Canada has a pubic health interest in allowing the public and practitioners to view this information, while the US no longer has any functional regulatory systems. In the US patients are viewed as “consumers.” and corporate marketing has replaced fact based information. The FDA no longer answers to any public health concerns, unless they can be re-framed in a way to increased corporate profits. The pharmaceutical industry runs our regulatory agencies, like the FDA, while regulations put in place to protect patients and “consumers” are no longer enforced.

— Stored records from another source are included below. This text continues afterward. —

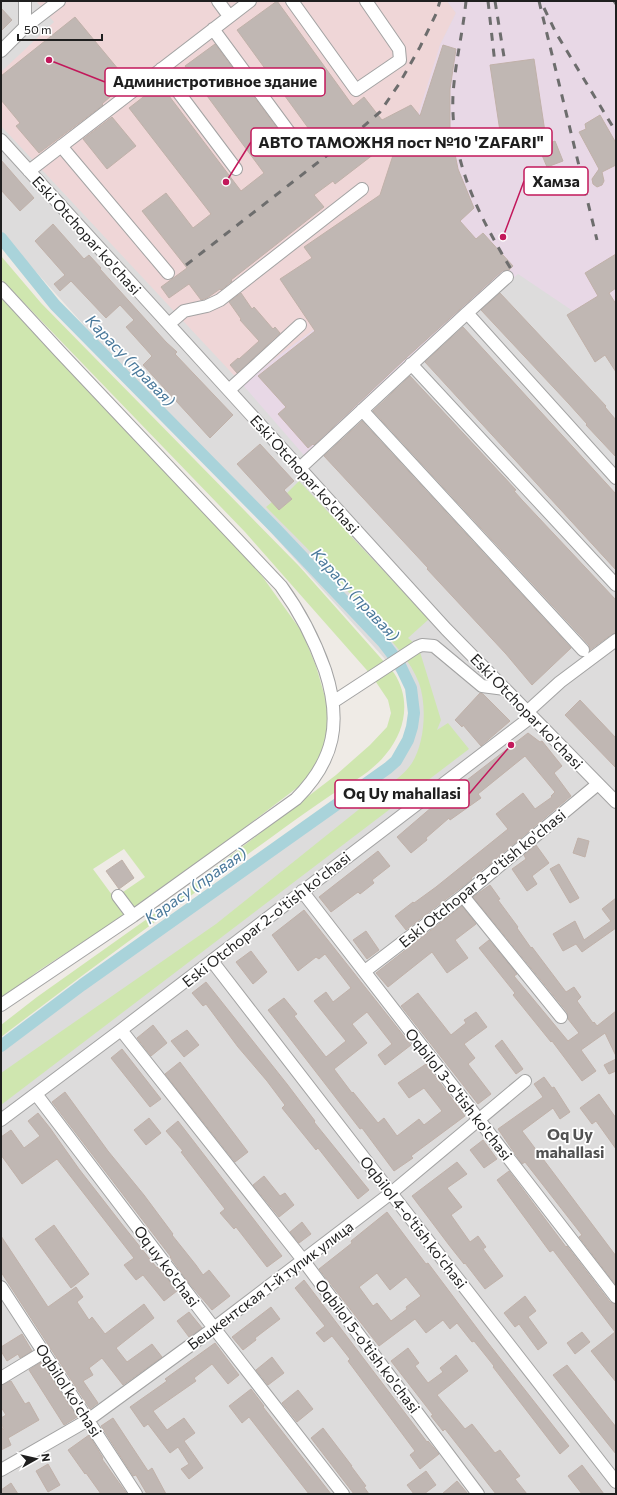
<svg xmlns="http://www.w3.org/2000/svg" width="617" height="1495" viewBox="0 0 617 1495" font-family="Commissioner,sans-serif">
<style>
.residential{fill:#dddcdc}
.commercial{fill:#efd6d7}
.industrial{fill:#e8d8e6}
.grass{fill:#cfe6af}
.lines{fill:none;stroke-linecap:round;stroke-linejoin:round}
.canal{stroke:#a9d3da;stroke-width:12}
.building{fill:#c0b7b3;stroke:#c0b1a9;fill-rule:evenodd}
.minor-casing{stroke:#a3a3a3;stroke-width:14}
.minor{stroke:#fff;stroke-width:12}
.rail{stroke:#6d6d6d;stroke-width:3;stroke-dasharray:8 8;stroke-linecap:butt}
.labels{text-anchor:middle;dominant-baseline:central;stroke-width:3.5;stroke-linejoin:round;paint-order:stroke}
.street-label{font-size:15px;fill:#1f1f1f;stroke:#fff}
.water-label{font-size:16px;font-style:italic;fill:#4a799b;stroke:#fff}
.neighbourhood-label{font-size:16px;font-weight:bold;fill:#525252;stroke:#fff}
.leader{fill:none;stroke:#c2185b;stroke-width:1.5}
.callout-dot{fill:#c2185b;stroke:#fff;stroke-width:1.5}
.callout{fill:#fff;stroke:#c2185b;stroke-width:1.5}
.callout-label{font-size:16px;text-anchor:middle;font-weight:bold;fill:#1f1f1f}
</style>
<rect width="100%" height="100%" fill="#efebe6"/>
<!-- residential -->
<path class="residential" d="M1 1H601L616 26V1494H1V1046L82 985 388 768 396 761 408 740 412 727 414 713 411 688 1 233Z"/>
<!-- commercial -->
<path class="commercial" d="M36 1H447L456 13 440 45 387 275 277 357 243 385 1 126V72L54 22Z"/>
<!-- industrial -->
<path class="industrial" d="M447 1H616V340L518 274 309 461 243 385 277 357 387 275 391 200 440 45 456 13Z"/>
<!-- grass -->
<path class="grass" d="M1 256 41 303 299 566 394 673C411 699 406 730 386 754 372 772 351 783 331 795 315 806 299 817 284 828 189 897 94 966 1 1037V1025L37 997 161 909 336 775 370 745 387 727 391 713 388 700 372 676 245 532 1 279Z
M1 292 257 569 302 632 316 666 327 704 328 733 321 758 302 784 239 832 134 907 123 892 145 877 124 849 93 869 126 914 38 971 1 1000Z
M299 481 429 619 408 638 414 643 420 652 441 720 437 730 448 723 469 749 1 1105V1073L216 924 398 778C403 774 408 769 412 763 425 742 427 706 419 683 411 661 392 642 377 624 342 583 304 545 266 507L272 502 279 510 292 499 287 493Z"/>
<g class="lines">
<!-- canal -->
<path class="canal" d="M1 238 55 305 276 529 383 642 399 663 411 688 414 713 412 727 408 740 396 761 388 768 82 985 1 1046"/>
</g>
<!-- building -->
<path class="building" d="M277 1 353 106 364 97 382 120 411 105 420 116 443 45 456 49 450 89V129L458 169 474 208 460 221 476 239 483 233 513 266 509 270 502 271 406 358 314 445 313 444 308 448 278 414 286 407 258 376 315 331 280 279 312 258 304 247 380 195 400 134 335 184 333 181 314 195 324 207 231 280 232 281 221 290 220 289 207 298 201 300 189 284 169 298 161 287 187 268 142 211 166 193 193 228 211 214 129 108 160 84 241 191 264 173 185 66 215 44 283 136 289 139 296 149 314 136 237 30Z
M1 8 12 20 1 31Z
M75 17 128 81 102 104 103 105 39 153 16 126 20 123 1 100V76Z
M534 59 545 132 501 138 490 65Z
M600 115 616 143V165L602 172 604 181 602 185 597 187 593 184 592 179 599 169 579 132 586 129 585 124Z
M112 117 136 146 107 169 83 139Z
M555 141 563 161 547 167 539 148Z
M1 160 34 198 20 211 1 190Z
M53 224 84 259 89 255 101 268 100 269 166 342 177 352 175 354 233 415 210 438 143 365 152 356 126 327 134 320 120 305 106 318 71 281 60 291 54 284 65 275 35 241Z
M616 254V288L609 293 616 304V372L605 355 595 362 567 315 598 296 585 273Z
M241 293 252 309 254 307 273 329 275 327 280 333 237 373 230 365 238 358 239 359 259 341 240 320 241 319 229 302Z
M500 293 606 406 605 407 616 420V457L586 425 587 424 569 404 481 310Z
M463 327 616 494V570L425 362Z
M410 376 516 490 514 491 522 500 616 600V633L612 634 590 650 589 645 373 411Z
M362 421 571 648 532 685 506 654 427 569 428 568 324 456Z
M260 444 294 481 284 490 292 499 279 510 237 464Z
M480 693 483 694 510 721 481 746 463 725 462 727 455 720Z
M580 700 616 738V768L565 715Z
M528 733 540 742 542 741 562 766 554 773 571 796 490 864 471 878 472 879 458 890 406 930 395 916 413 902 414 903 436 887 508 829 496 814 523 793 535 809 552 797 551 796 555 792 525 756 478 794 481 798 450 820 449 818 426 838 427 840 411 853 397 837 432 807Z
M578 838 589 841 585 857 573 853Z
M536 845 549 863 532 876 537 884 527 891 512 869 526 859 524 855Z
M378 851 390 866 372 880 374 883 360 894 358 892 331 912 319 897Z
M122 860 134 878 119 889 106 871Z
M559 864 579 898 570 903 550 869Z
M490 885 500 899 498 900 518 927 517 928 531 948 532 947 566 992 574 987 581 997 577 1001 593 1023 594 1022 597 1026 616 1011V1056L605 1033 581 1050 596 1071 582 1081 552 1041 551 1042 513 995 515 993 479 948 489 940 517 974 514 976 568 1041 579 1033 568 1019 567 1012 473 897Z
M616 898V928L582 952 576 944 563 951 553 934 575 921 584 940 611 921 602 909Z
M462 906 476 924 455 940 468 958 447 973 432 952 388 987 376 973Z
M304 910 411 1045 385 1065 378 1055 392 1044 367 1012 352 1024 367 1043 334 1069 352 1093 353 1092 378 1123 384 1118 397 1136 419 1119 424 1125 442 1111 424 1088 409 1098 398 1083 426 1064 465 1116 411 1156 413 1158 394 1171 362 1128 360 1129 268 1010 284 998 297 1014 294 1016 326 1057 346 1041 314 1001 326 992 333 1002 351 988 325 954 319 959 316 957 298 971 272 935Z
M366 931 379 950 367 959 353 940Z
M251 951 267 972 253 984 236 962Z
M206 982 287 1084 315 1121 314 1122 369 1190 358 1199 318 1148 316 1150 282 1108 285 1105 267 1081 238 1047 206 1004 203 1006 192 993Z
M418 993 451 1035 466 1023 464 1020 476 1012 487 1027 464 1044 475 1058 468 1064 491 1094 478 1104 401 1006Z
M153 1025 167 1043 151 1056 137 1038Z
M187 1030 199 1045 184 1057 171 1041Z
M502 1040 523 1069 516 1074 495 1046Z
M122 1049 161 1099 150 1107 111 1058Z
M616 1059V1071L609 1074 604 1065Z
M180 1062 248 1152 235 1162 165 1074Z
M544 1077 552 1088 554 1087 570 1112 560 1119 553 1108 522 1131 616 1256V1285L579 1237 582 1235 525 1162 522 1164 498 1129 543 1097 534 1084Z
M65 1092 108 1151 144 1195 173 1234 172 1235 196 1265 203 1275 209 1270 230 1296 212 1310 188 1282 170 1257H171L52 1102Z
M599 1094 616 1118V1149L596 1121 592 1124 580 1108Z
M38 1113 50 1128 79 1169 121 1223 157 1268 158 1267 177 1291 164 1301 143 1275 136 1280 124 1265 134 1258 57 1159 22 1184 1 1155V1137L11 1130 24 1148 40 1136 28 1121Z
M149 1118 161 1133 146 1145 134 1130Z
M178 1121 282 1256 267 1267 236 1227 234 1229 220 1213 225 1209 181 1152 183 1151 166 1131Z
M483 1140 497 1159 484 1168 470 1150Z
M457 1162 467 1174 447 1188 462 1207 451 1215 470 1242 478 1236 486 1247 483 1249 503 1276 485 1289 465 1263 464 1264 449 1245 412 1196Z
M509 1171 566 1247 567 1246 610 1302 616 1304V1382L591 1351 615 1332 553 1250 550 1252 497 1180Z
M264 1176 280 1196 285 1193 294 1205 279 1217 253 1185Z
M387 1212 426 1264 428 1263 485 1339 569 1446 560 1454 493 1367 494 1366 474 1341 472 1342 457 1323 450 1329 443 1320 426 1333 415 1319 379 1346 319 1269 352 1243 351 1241ZM377 1273 390 1290 406 1277 421 1296 406 1307 407 1309 391 1321 377 1303 373 1306 359 1287Z
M302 1222 311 1234 299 1243 290 1232Z
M54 1225 89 1274 71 1288 35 1239Z
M1 1236 48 1307 76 1287 83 1297 77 1302 89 1320 92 1317 105 1334 144 1304 154 1318 116 1348 127 1362 152 1344 162 1357 123 1385 102 1358 89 1368 93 1375 83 1381 98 1403 90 1409 1 1272Z
M304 1280 427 1442 428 1441 439 1454 420 1469 410 1455 415 1451 348 1361 350 1359 332 1336 324 1342 316 1333 325 1326 295 1288Z
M525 1296 536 1311 528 1317 547 1343 538 1350 519 1324 515 1327 504 1313Z
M271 1307 280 1319 255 1338 256 1340 243 1350 232 1337Z
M189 1312 202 1328 189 1337 177 1321Z
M582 1332 590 1342 575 1354 567 1343Z
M22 1334 32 1351 20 1358 18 1354 7 1361 1 1351V1347Z
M215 1343 239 1375 228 1384 212 1364 194 1378 196 1381 153 1411 167 1430 184 1418 195 1433 184 1441 203 1468 189 1479 181 1469 189 1464 178 1447 170 1453 148 1424 144 1427 130 1407 167 1381 165 1379Z
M408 1348 419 1363 415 1366 428 1383 443 1372 440 1368 456 1355 468 1371 437 1395 465 1429 472 1424 495 1453 500 1450 520 1476 515 1479 527 1494H496L445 1429 443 1431 431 1416 433 1415 391 1361Z
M272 1357 284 1373 268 1385 256 1370Z
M41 1362 77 1417 64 1425 29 1370Z
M567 1365 616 1427V1454L553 1375Z
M11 1381 25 1404 29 1402 39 1420 8 1438 11 1445 1 1450V1425L3 1430 4 1429 1 1423V1418L6 1415 1 1407V1385Z
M251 1389 264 1406 263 1407 331 1494H309L249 1417 242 1423 229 1406Z
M298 1390 313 1409 297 1422 282 1403Z
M113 1418 148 1471 152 1468 166 1494H147L136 1475 133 1476 101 1426Z
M323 1428 352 1466H351L366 1486 364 1487 369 1494H354L311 1438Z
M89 1435 103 1458 102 1459 127 1494H101L86 1473 85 1474 68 1450Z
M48 1464 60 1485 48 1492 36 1471Z
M582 1465 604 1494H582L568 1476Z
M426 1471 436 1485 424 1494H414L407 1485Z
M457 1481 468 1494H442Z
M11 1483 18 1494H1V1490Z"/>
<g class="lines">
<defs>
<path id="minor" d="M218 1 229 16
M292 1 356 90 400 60 399 49 366 1
M25 27 59 1
M213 29 289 132
M1 51 25 27V1
M161 69 236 169
M1 140 446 629 616 802
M61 146 168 273
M29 171 250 1
M1 288 60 352 281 586C300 612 314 639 325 670 342 722 335 760 296 799L133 916 1 1005
M467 313 507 277
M169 324 184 311 207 306 220 300 362 189
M411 364 616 585
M229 390 300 325
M362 410 583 650
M300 468 467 313 616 478
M333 702 417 647 422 645 434 646 482 686 505 689
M527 712 560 682 616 640
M302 891 616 1297
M118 896 133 916
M463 896 561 1017
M212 961 391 1193 616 1482
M365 971 463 896 598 784
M121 1030 303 1260 478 1494
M36 1094 214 1328 343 1494
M1 1120 121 1030 531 717
M1 1287 136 1494
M1 1378 44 1352
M1 1470 88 1420 214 1328 391 1193 525 1081"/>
</defs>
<!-- minor casing -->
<use href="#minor" class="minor-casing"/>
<!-- minor -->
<use href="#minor" class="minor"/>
<!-- rail -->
<path class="rail" d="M466 1C463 32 455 63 453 95 450 162 480 218 514 274
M488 1 495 64
M495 1 505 63
M539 1 597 240
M614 1 616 4
M544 8 556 33 616 132
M186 265 357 132 380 112 399 84 420 47 436 14 440 1"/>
</g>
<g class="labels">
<!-- street labels -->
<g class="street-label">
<text transform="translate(87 235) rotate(48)">Eski Otchopar ko'chasi</text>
<text transform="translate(305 474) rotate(48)">Eski Otchopar ko'chasi</text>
<text transform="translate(527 711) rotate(46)">Eski Otchopar ko'chasi</text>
<text transform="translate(482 878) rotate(-39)">Eski Otchopar 3-o'tish ko'chasi</text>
<text transform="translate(266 919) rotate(-38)">Eski Otchopar 2-o'tish ko'chasi</text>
<text transform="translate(459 1094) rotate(52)">Oqbilol 3-o'tish ko'chasi</text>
<text transform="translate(414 1222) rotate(52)">Oqbilol 4-o'tish ko'chasi</text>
<text transform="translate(167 1266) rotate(53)">Oq uy ko'chasi</text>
<text transform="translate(270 1285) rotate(-37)">Бешкентская 1-й тупик улица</text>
<text transform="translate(368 1346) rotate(53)">Oqbilol 5-o'tish ko'chasi</text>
<text transform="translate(69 1390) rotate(57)">Oqbilol ko'chasi</text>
</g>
<!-- water labels -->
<g class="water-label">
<text transform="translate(131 360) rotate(46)">Карасу (правая)</text>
<text transform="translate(356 594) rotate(47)">Карасу (правая)</text>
<text transform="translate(195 885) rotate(-35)">Карасу (правая)</text>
</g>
<!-- neighbourhood labels -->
<g class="neighbourhood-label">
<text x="570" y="1133">Oq Uy<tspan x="570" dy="18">mahallasi</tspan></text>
</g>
</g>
<!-- callouts -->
<path class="leader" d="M49 60L105 82M226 182L251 142M503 237L524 181M511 745L469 794"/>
<g class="callout-dot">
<circle cx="49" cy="60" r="4"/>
<circle cx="226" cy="182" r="4"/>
<circle cx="503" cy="237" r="4"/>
<circle cx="511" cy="745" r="4"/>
</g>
<g class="callout">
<rect x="105" y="68" width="220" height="28" rx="4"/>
<rect x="251" y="128" width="301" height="28" rx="4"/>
<rect x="524" y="167" width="64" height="28" rx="4"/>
<rect x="335" y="780" width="134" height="28" rx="4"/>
</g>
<g class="callout-label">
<text x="215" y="87">Администротивное здание</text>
<text x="401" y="148">АВТО ТАМОЖНЯ пост №10 'ZAFARI"</text>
<text x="556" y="187">Хамза</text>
<text x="402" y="799">Oq Uy mahallasi</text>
</g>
<!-- border -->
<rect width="617" height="1495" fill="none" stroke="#1f1f1f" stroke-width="4"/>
<!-- north arrow -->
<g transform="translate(36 1459) rotate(82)" stroke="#ffffff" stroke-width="3" paint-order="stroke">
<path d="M0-3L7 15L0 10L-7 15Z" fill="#1f1f1f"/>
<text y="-6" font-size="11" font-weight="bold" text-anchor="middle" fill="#1f1f1f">N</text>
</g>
<!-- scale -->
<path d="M18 34v6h84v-6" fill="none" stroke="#1f1f1f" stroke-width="2"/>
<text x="24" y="34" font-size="12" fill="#1f1f1f" stroke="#ffffff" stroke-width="3" paint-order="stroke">50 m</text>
</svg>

The industries have been gas lighting us all, holding back research with negative outcomes, funding only research that promotes their products and forcing Americans to turn to advertising, and corporate propaganda for information.
It should be really clear by now that with the only information available, coming from marketing materials, paid journalists/advertisers, and content marketing, that action will only be taken on dangerous drugs after years of lies and denial.
The industry along with their close friends in the regulatory agencies know that some of the research, could lead to questions or cut into profits, that is why this information is not readily available.
Researchers physicians and policy makers have all been silenced unsure of releasing proprietary information. They are reminded daily of incredible power of these corporations in silencing critics or fact based evaluation. This is the result of unregulated for profit medicine. Incentives like public health interest no longer apply, the only thing that does is profit or market share.
We have been hearing about initiatives like this for decades, remember when the Internet was supposed to “democratize” research and medicine. Instead we have had the throttling of all of it, as it is passed through corporate censorship. Divulging any negative mention of a pharmaceutical could lead the loss of credibility, career and even worse.
Thank you for alerting and summarizing the situation so clearly. More transparency is appropriate and necessary. In an inter-connected world it is best and increasingly useful to have as many knowledgeable eyes on the raw data as possible.
It is interesting that many researchers do not realize that clinical study reports are available. Hopefully, articles like this will increase awareness.